La nouveauté de ce scrutin est l’éclatement de la droite navarraise. Hier les régionalistes d’UPN, le PP et Ciudadanos étaient rassemblés sous une bannière unique, Navarra+. Suite aux votes imprévus de ses députés à Madrid, elle a éclaté. Le PP et l’UPN se livrent depuis à une guerre fratricide, avec un net avantage pour les seconds. Dès lors, Maria Chivite, présidente socialiste de la province depuis 2019, est assurée de renouveler son mandat avec le soutien d’EH Bildu qui veut d’abord éviter un retour de la droite au pouvoir.
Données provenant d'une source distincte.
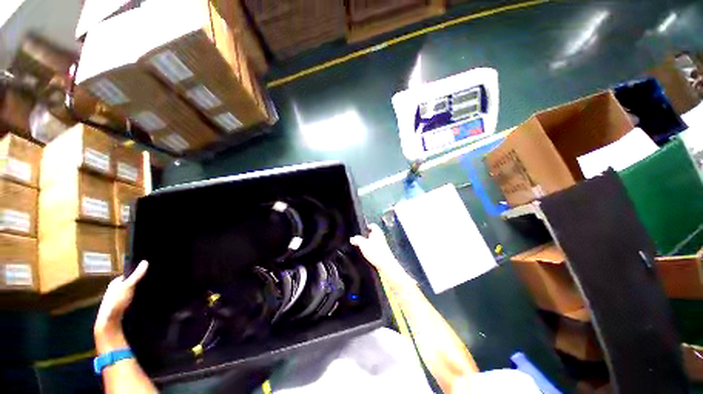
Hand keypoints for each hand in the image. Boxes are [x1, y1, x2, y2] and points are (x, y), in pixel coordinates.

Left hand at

L’enjeu principal du scrutin du 28 mai se situait à Iruñea. La division de la droite fait que EH Bildu emmené par l’ancien maire Joseba Asiron arrive en seconde position. Pour qu’il retrouve son fauteuil de premier magistrat, encore faut-il que les conseillers socialistes lui apportent leur soutien. Hier, ils ont préféré s’abstenir et faire passer la droite. Au parlement foral, le PSOE conduit par la présidente sortante Maria Chivite conserve l’avantage. Mais ses alliés de Geroa Bai (dont le PNV est une composante) ont perdu deux élus. Pour gouverner, le PSOE a besoin comme hier de la bienveillance ou du soutien des abertzale. Avec quel type de contrat ? Gageons que déjà les négociations vont bon train. Maria Chivite annonce que son parti est prêt à laisser accéder Geroa Bai aux manettes dans les communes où il devance les socialistes. En échange de son soutien en faveur de Maria Chivite à la tête du gouvernement foral, EH Bildu parviendra-t-il à obtenir le vote des conseillers municipaux socialistes à Iruñea ?
Rappelons que pendant deux décennies, le PSOE a préféré soutenir un gouvernement dirigé par les régionalistes de droite de l’UPN, plutôt que de constituer une majorité de gauche intégrant la gauche abertzale. Un choix décidé d’abord à Madrid qui, au final, coûta fort cher. L’irruption de Podemos au détriment des socialistes déclencha une crise énorme du PSOE local qui s’effondra. Elle déboucha en 2015 sur l’élection d’Uxue Barkos (Geroa Bai) à la tête de la Communauté forale, sans le soutien socialiste. C’est dire combien la situation politique est complexe et instable en Navarre, du fait de la fragmentation de la carte politique.
Du nord au sud, 180 km séparent deux cités comme Lesaka et Buñuel, mais elles sont bien éloignées en termes politiques, sociaux, linguistiques, voire climatiques.
Dans le tiers nord de la province, EH Bildu est la formation dominante.
Elle arrive en seconde position à Iruñea et dans la majorité des municipalités qui constituent sa banlieue. La plupart des cités de cette conurbation voient le PSOE et Geroa bai se disputer la troisième place. Plus au sud, Tafalla choisit à sa tête un maire EH Bildu. Les socialistes et les régionalistes de droite (UPN) se partagent le pouvoir dans le tiers sud de la province. Pendant des années, l’activisme d’ETA a joué le rôle de repoussoir et finalement a uni le camp espagnoliste. L’arrêt de la lutte armée en 2011 oblige tous les partis à se repositionner, de nouveaux scénarios d’alliances deviennent possibles, l’électorat bouge et les choses évoluent peu à peu dans le bon sens.